Class SchemaSmoother


public class SchemaSmoother extends Object
Implements a "schema smoothing" algorithm. Schema persistence for the wildcard selection (i.e. SELECT *)


  • Adding columns causes a hard schema change.
  • Removing columns is allowed, uses type from previous schema, as long as previous mode was nullable or repeated.
  • Changing type or mode causes a hard schema change.
  • Changing column order is fine; use order from previous schema.
This can all be boiled down to a simpler rule:
  • Schema persistence is possible if the output schema from a prior schema can be reused for the current schema.
  • Else, a hard schema change occurs and a new output schema is derived from the new table schema.

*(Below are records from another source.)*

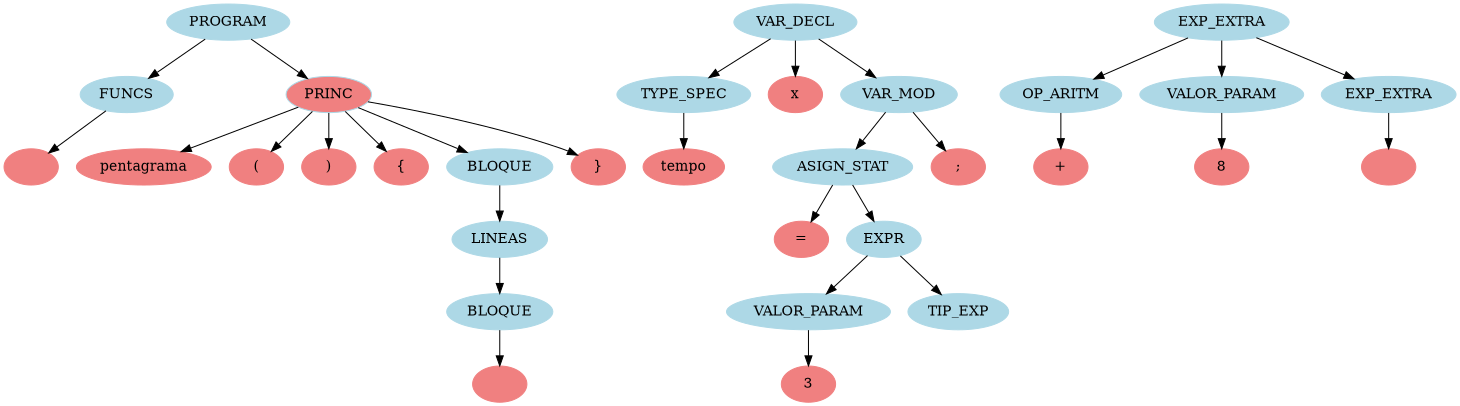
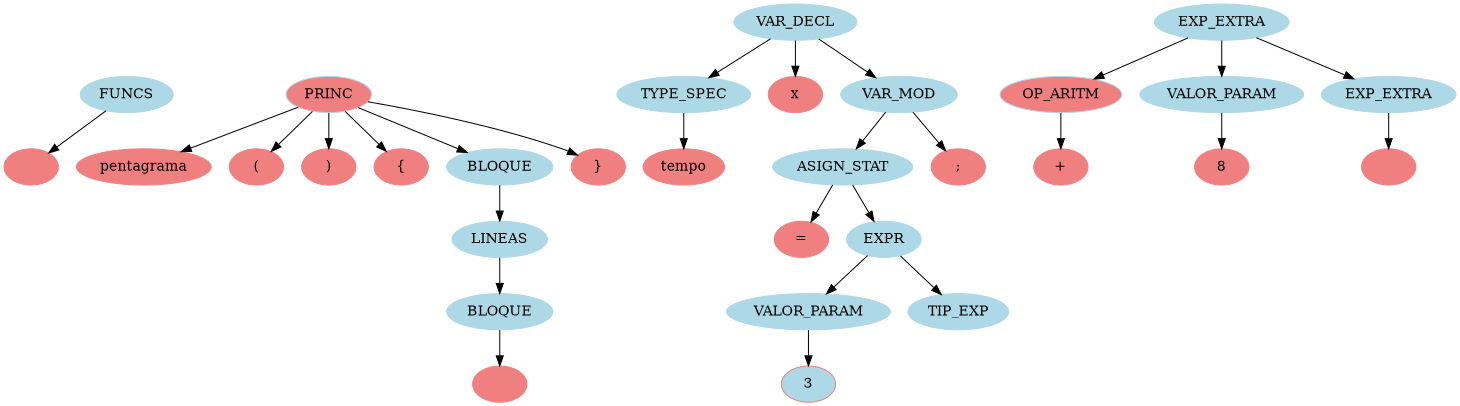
  digraph {
    node [color=lightblue style=filled]
-   n1 [label=PROGRAM]
    n2 [label=FUNCS]
    n3 [fillcolor=lightcoral label=PRINC]
    n4 [color=lightcoral label=" "]
    n5 [color=lightcoral label=pentagrama]
    n6 [color=lightcoral label="("]
    n7 [color=lightcoral label=")"]
    n8 [color=lightcoral label="{"]
    n9 [label=BLOQUE]
    n10 [color=lightcoral label="}"]
    n11 [label=LINEAS]
    n12 [label=BLOQUE]
    n13 [label=VAR_DECL]
    n14 [label=TYPE_SPEC]
    n15 [color=lightcoral label=x]
    n16 [label=VAR_MOD]
    n17 [color=lightcoral label=" "]
    n18 [color=lightcoral label=tempo]
    n19 [label=ASIGN_STAT]
    n20 [color=lightcoral label=";"]
    n21 [color=lightcoral label="="]
    n22 [label=EXPR]
    n23 [label=VALOR_PARAM]
    n24 [label=TIP_EXP]
-   n25 [color=lightcoral label=3]
+   n25 [color=lightcoral label=3 fillcolor=lightblue]
    n26 [label=EXP_EXTRA]
-   n27 [label=OP_ARITM]
+   n27 [label=OP_ARITM fillcolor=lightcoral]
    n28 [label=VALOR_PARAM]
    n29 [label=EXP_EXTRA]
    n30 [color=lightcoral label="+"]
    n31 [color=lightcoral label=8]
    n32 [color=lightcoral label=" "]
-   n1 -> n2
-   n1 -> n3
    n2 -> n4
    n3 -> n5
    n3 -> n6
    n3 -> n7
    n3 -> n8
    n3 -> n9
    n3 -> n10
    n9 -> n11
    n11 -> n12
    n12 -> n17
    n13 -> n14
    n13 -> n15
    n13 -> n16
    n14 -> n18
    n16 -> n19
    n16 -> n20
    n19 -> n21
    n19 -> n22
    n22 -> n23
    n22 -> n24
    n23 -> n25
    n26 -> n27
    n26 -> n28
    n26 -> n29
    n27 -> n30
    n28 -> n31
    n29 -> n32
  }
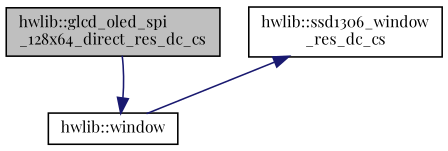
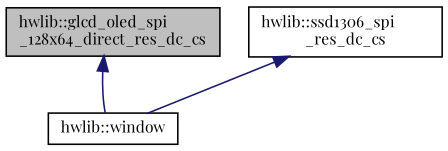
  digraph {
    fontname="Playfair Display"
    node [color=black fillcolor=white fontname="Playfair Display" fontsize=10 shape=record style=filled]
    edge [color=midnightblue dir=back fontname="Playfair Display" fontsize=10 labelfontname=Helvetica labelfontsize=10 style=solid]
    n1 [fillcolor=grey75 fontcolor=black height=0.2 label="hwlib::glcd_oled_spi\l_128x64_direct_res_dc_cs" width=0.4]
-   n2 [height=0.2 label="hwlib::ssd1306_window\l_res_dc_cs" width=0.4]
+   n2 [height=0.2 label="hwlib::ssd1306_spi\l_res_dc_cs" width=0.4]
    n3 [height=0.2 label="hwlib::window" width=0.4]
    n2 -> n3
-   n3 -> n1
+   n1 -> n3
  }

The core idea here is to "unresolve" a fully-resolved table schema to produce a new projection list that is the equivalent of using that prior projection list in the SELECT. Then, keep that projection list only if it is compatible with the next table schema, else throw it away and start over from the actual scan projection list.


  • If partitions are included in the wildcard, and the new file needs more than the current one, create a new schema.

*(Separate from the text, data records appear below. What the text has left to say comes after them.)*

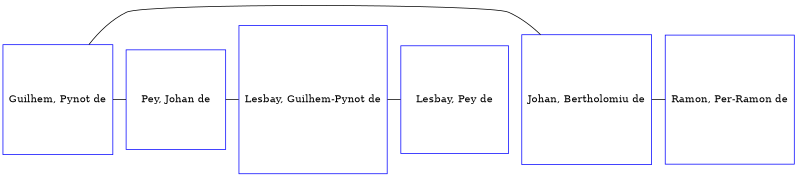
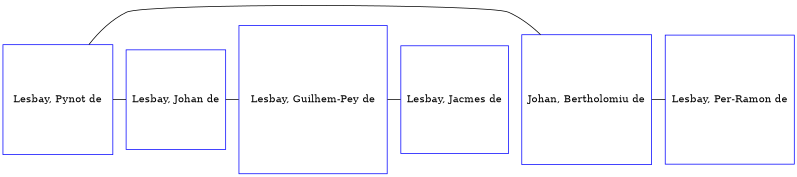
  digraph {
    node [color=blue regular=1 shape=box]
    edge [dir=none]
-   n1 [label="Guilhem, Pynot de"]
+   n1 [label="Lesbay, Pynot de"]
    n2 [label="Johan, Bertholomiu de"]
-   n3 [label="Ramon, Per-Ramon de"]
-   n4 [label="Pey, Johan de"]
-   n5 [label="Lesbay, Pey de"]
-   n6 [label="Lesbay, Guilhem-Pynot de"]
+   n3 [label="Lesbay, Per-Ramon de"]
+   n4 [label="Lesbay, Johan de"]
+   n5 [label="Lesbay, Jacmes de"]
+   n6 [label="Lesbay, Guilhem-Pey de"]
    subgraph sub_1 {
      rank=same
      n1
      n2
      n3
      n4
      n5
      n6
    }
    n1 -> n2
    n1 -> n4
    n2 -> n3
    n4 -> n6
    n6 -> n5
  }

  • Else, treat partitions as select, fill in missing with nulls.
  • From an output schema, construct a new select list specification as though the columns in the current schema were explicitly specified in the SELECT clause.
  • For each new schema column, verify that the column exists in the generated SELECT clause and is of the same type. If not, create a new schema.
  • Use the generated schema to plan a new projection from the new schema to the prior schema.